Research and Development
The implemented initiative
The general objective of the project was to optimize the productivity and quality of lulo and blackberry to strengthen value chains, improve the income of growers and protect the environment, through the selection of elite materials and the integrated management of crops. Specific objectives included: selecting elite materials, characterizing germplasm collections for genetic variability and resistance to pests, developing and evaluating biocontrol strategies, evaluating the performance, quality and profitability of selected elite clones, strengthening the capacity of farmers and technicians in integrated crop management, and strengthen crop innovation systems in Colombia and Ecuador.
The technological solution
The methodology implemented in the project followed the research and development process through four phases: (1) participatory selection of genetic material, (2) characterization and evaluation of genetic material according to the criteria of the different interest groups (producers , marketers, agribusiness, researchers and technicians), (3) development of regional tests with innovation management groups made up of representatives of the different actors in the production chain, and (4) training and dissemination of genetic material and more effective integrated management practices of the crop.
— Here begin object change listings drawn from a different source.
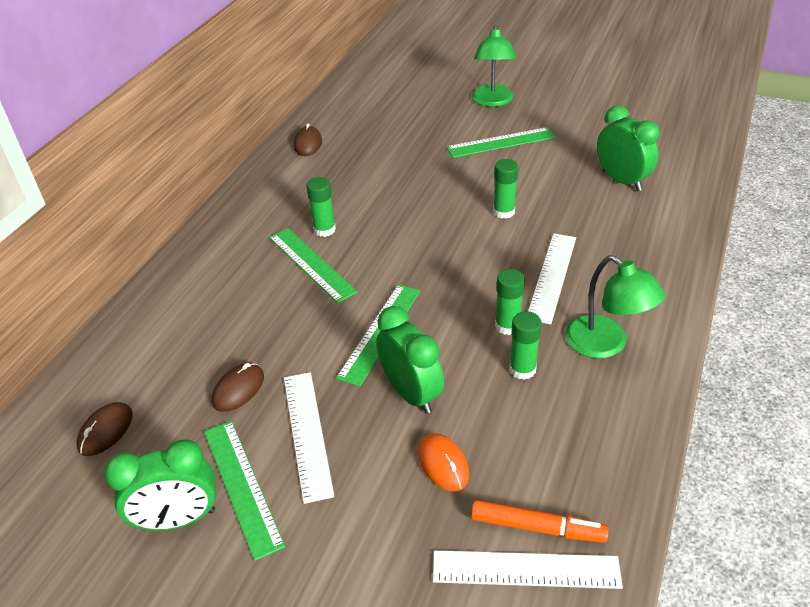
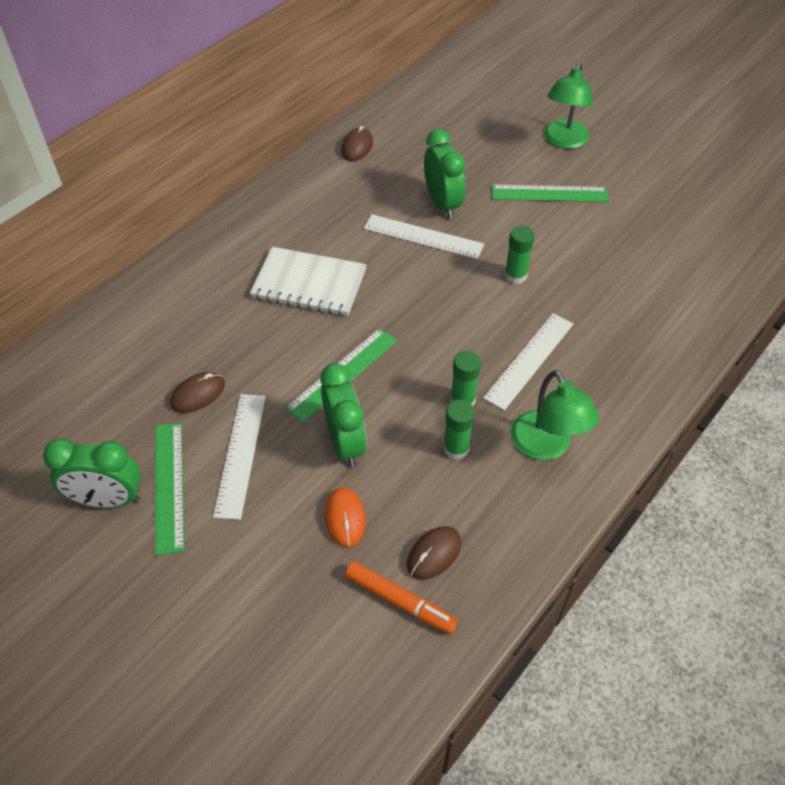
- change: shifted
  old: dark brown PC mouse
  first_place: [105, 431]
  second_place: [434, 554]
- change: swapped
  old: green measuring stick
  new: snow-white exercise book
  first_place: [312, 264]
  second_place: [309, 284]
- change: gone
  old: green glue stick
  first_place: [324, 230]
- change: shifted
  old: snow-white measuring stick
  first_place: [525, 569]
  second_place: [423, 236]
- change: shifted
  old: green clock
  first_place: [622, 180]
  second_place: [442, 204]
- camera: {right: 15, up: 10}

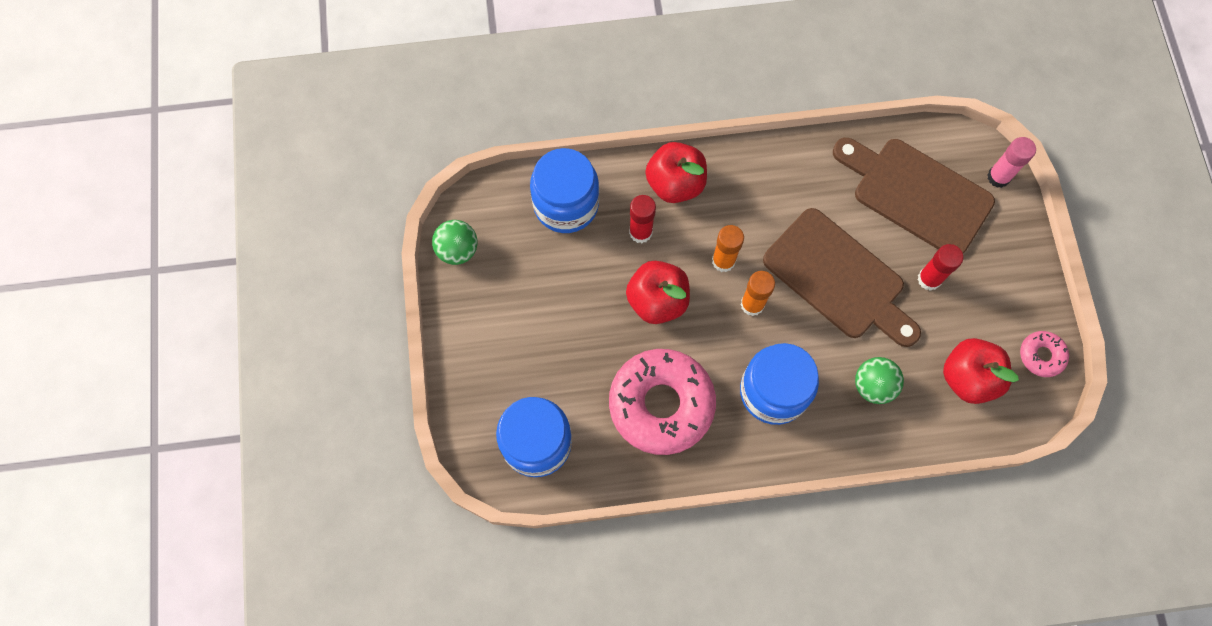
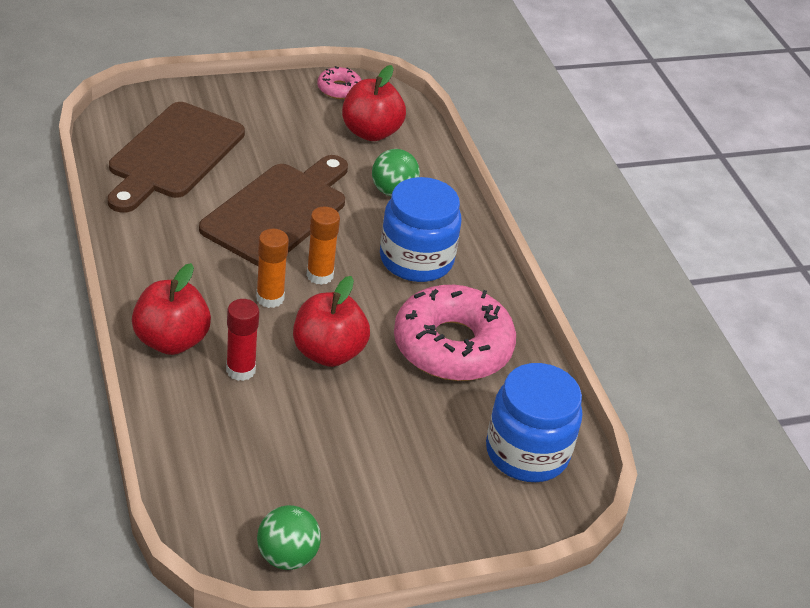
- change: gone
  old: royal blue jam jar
  first_place: [566, 204]
- change: gone
  old: scarlet glue stick
  first_place: [929, 279]
- change: gone
  old: rosy glue stick
  first_place: [998, 177]
- camera: {right: -105, up: -30}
The characterization of 71 blackberry accessions and 43 lulo materials in Colombia stands out. In Ecuador, 108 blackberry accessions and 100 interspecific lulo hybrids were characterized. In both countries, blackberry accessions were found with characteristics superior to commercial ones; 14 in Ecuador and 9 in Colombia. From lulo germplasm; 9 materials were highlighted in Colombia with potential for improvement programs or commercial production and 9 materials in Ecuador. In Ecuador, the Naranjilla variety of INIAP-Quitoense 2009 juice was released. In Colombia, alternatives for massive propagation of planting material with genetic and phytosanitary quality were generated, at low cost for producers. Low-cost in vitro propagation systems for lulo were developed, implementing a materials propagation laboratory with the producer organization.